**SOURCE DOCUMENT**

┄┄┄┄┄┄┄┄┄┄

Brecht’s Marxist political convictions led him to propose an alternative direction for the theatre that would fuse the two functions of instruction and entertainment. In this way the theatre could project a picture of the world by artistic means and offer models of life that could help the spectators to understand their social environment and to master it both rationally and emotionally. The main concept of Brecht’s program was that of Verfremdungseffekt (“alienation”). In order to induce a critical frame of mind in the spectator, Brecht considered it necessary to dispense with the empathetic involvement with the stage that the illusionary theatre sought to induce. Generally, this has been understood as a deadening coldness in the productions, but such an interpretation proceeds from a general ignorance of Brecht’s own writings on the subject. Rather, he insisted, as Appia, Craig, and the Symbolists did before him, that the audience must be reminded that it is watching a play.
Brecht’s ideas can be approached through the image presented by the theatre he chose to work in on his return to East Germany in 1947. The auditorium of the Theater am Schiffbauerdamm is lavish to the point of fantasy, decorated with ornate plaster figures. The stage, by complete contrast, is a vast mechanized scenic space in which everything is clearly exposed to view as theatrical and man-made. In the contrast between the comfort of the auditorium and the science of the stage lies the condition of Brecht’s theatre. The audience was there to be entertained but also to think scientifically.

┄┄┄┄┄┄┄┄┄┄

**DATASET ENTRIES**
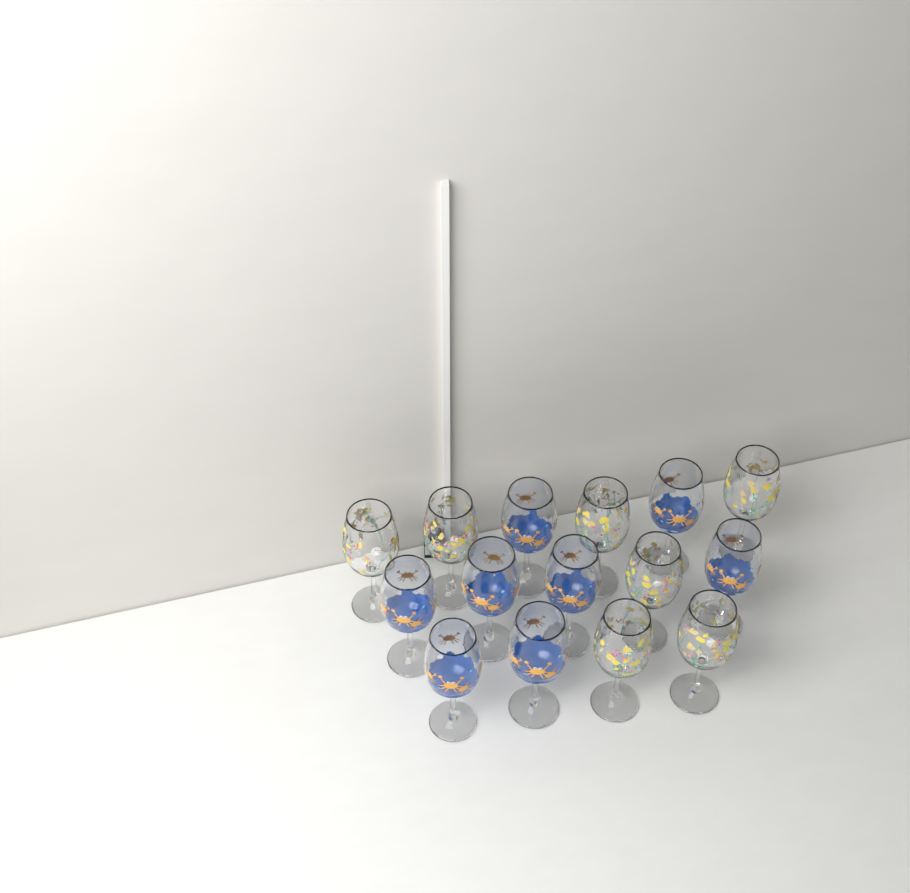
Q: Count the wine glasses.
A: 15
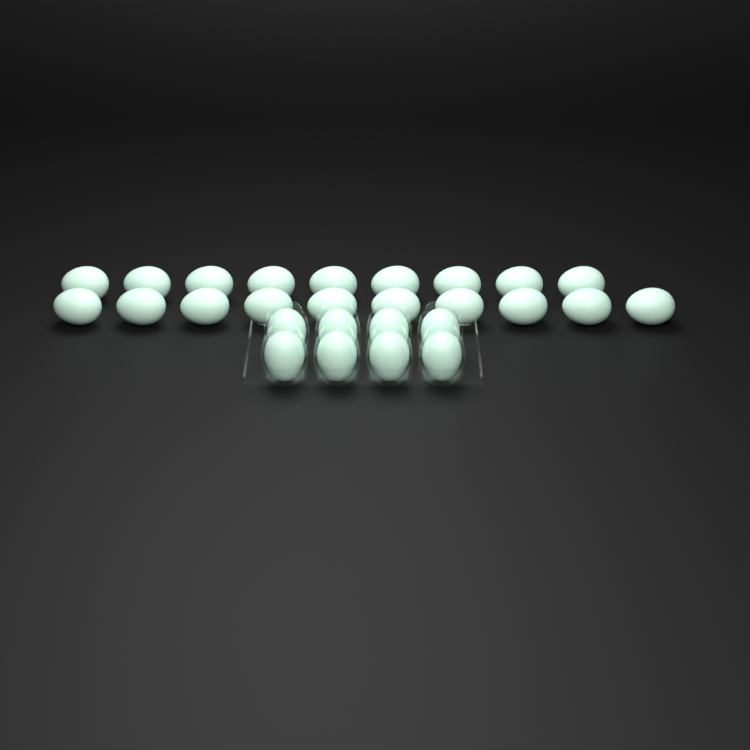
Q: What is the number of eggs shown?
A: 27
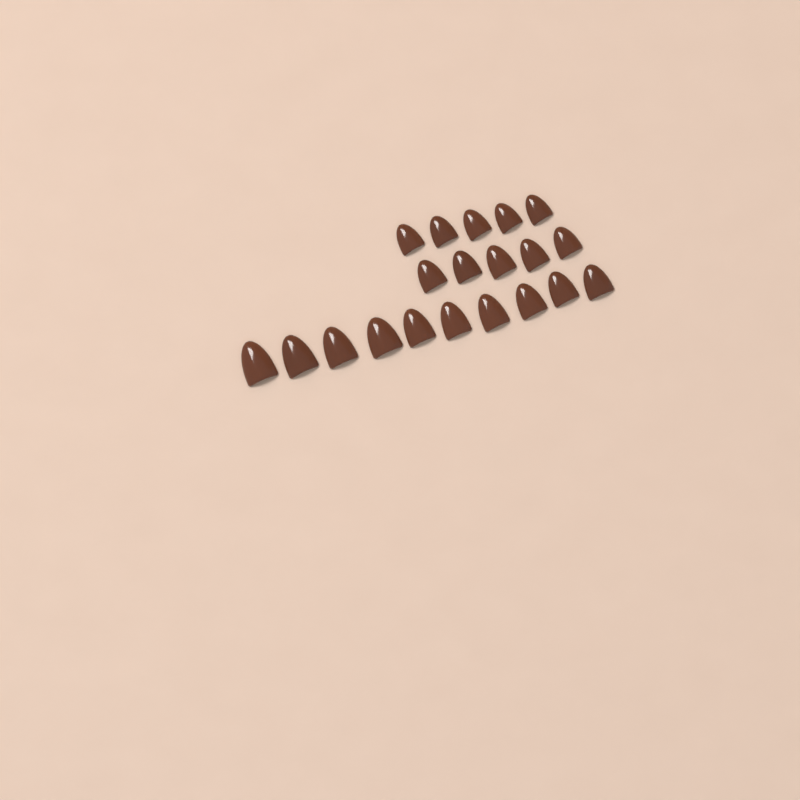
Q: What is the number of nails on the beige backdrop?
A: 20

┄┄┄┄┄┄┄┄┄┄

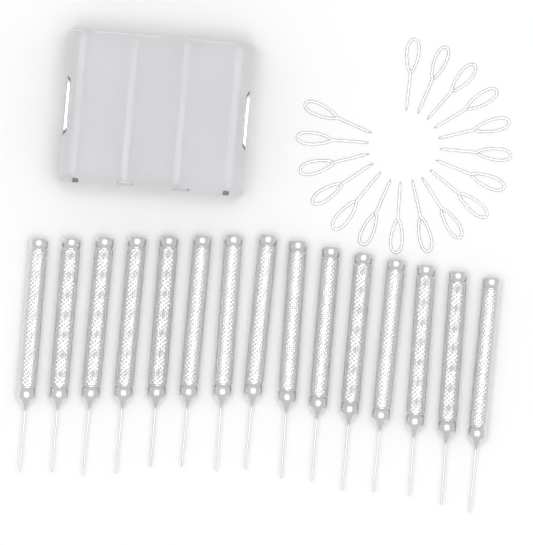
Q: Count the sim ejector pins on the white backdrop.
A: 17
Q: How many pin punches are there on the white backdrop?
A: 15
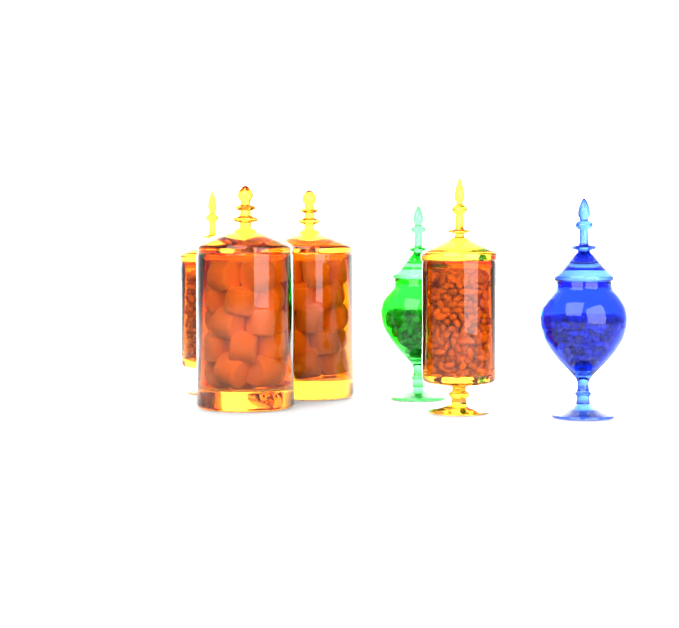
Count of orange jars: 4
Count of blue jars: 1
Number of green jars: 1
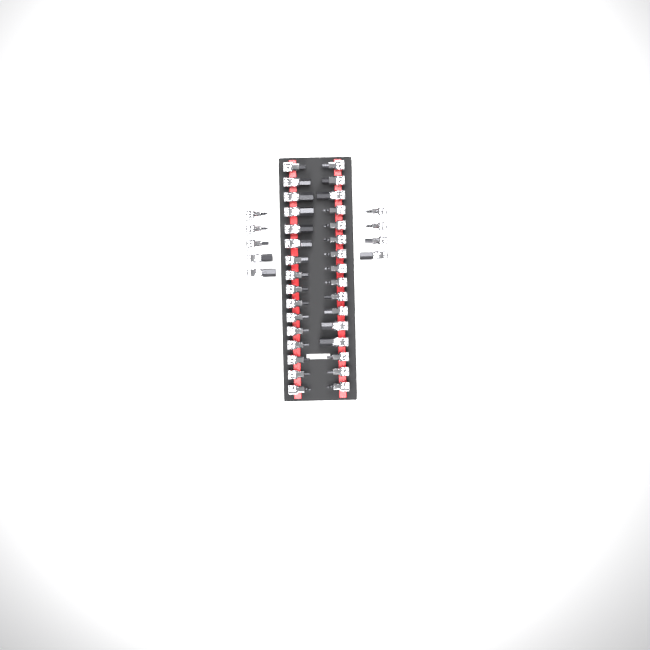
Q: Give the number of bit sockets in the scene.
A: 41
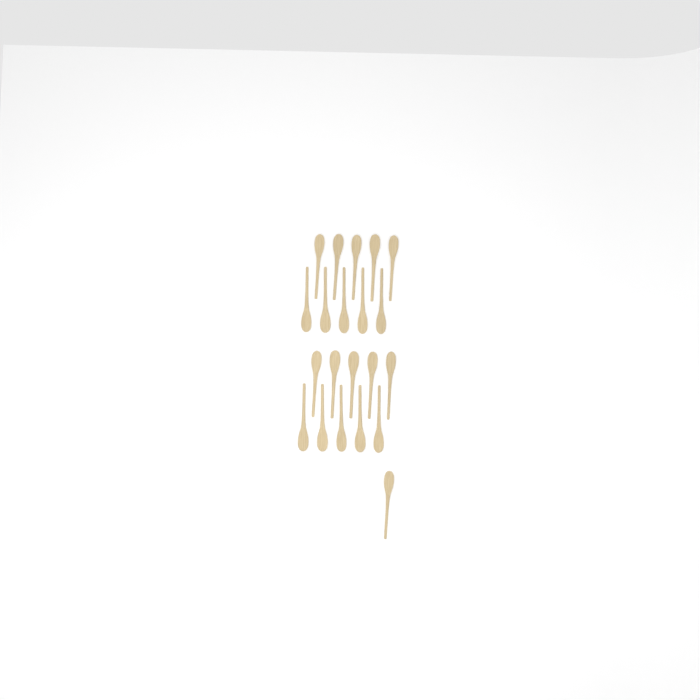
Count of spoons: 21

┄┄┄┄┄┄┄┄┄┄

**TASKS FOR THIS EXERCISE**
1. Retype the passage on Brecht's theatre, everything from "Brecht’s ideas can" down to "to think scientifically.".
2. Write the next part of the passage on Brecht's theatre, starting after its final sentence.
The items come from a separate source and are unrelated to the passage on Brecht's theatre.

**RESPONSE LIST**
1.
Brecht’s ideas can be approached through the image presented by the theatre he chose to work in on his return to East Germany in 1947. The auditorium of the Theater am Schiffbauerdamm is lavish to the point of fantasy, decorated with ornate plaster figures. The stage, by complete contrast, is a vast mechanized scenic space in which everything is clearly exposed to view as theatrical and man-made. In the contrast between the comfort of the auditorium and the science of the stage lies the condition of Brecht’s theatre. The audience was there to be entertained but also to think scientifically.

2.
Many of the techniques of Brecht’s staging were developments of earlier work. The use of three-dimensional set pieces in a large volume of space clearly derived from Jessner. His delight in the use of machinery and in particular the revolving stage came from Piscator. The insistence on the actors’ demonstrating through the physical disposition of the body their gestus (“attitude”) toward what is happening derived from Meyerhold, though with Brecht the gestus was always socially based. The clearest of his alienation devices, the projection of captions preceding the scene so that the audience knows in advance what will happen and therefore can concentrate on how it happens, derived from Piscator’s jotter screens and film captions.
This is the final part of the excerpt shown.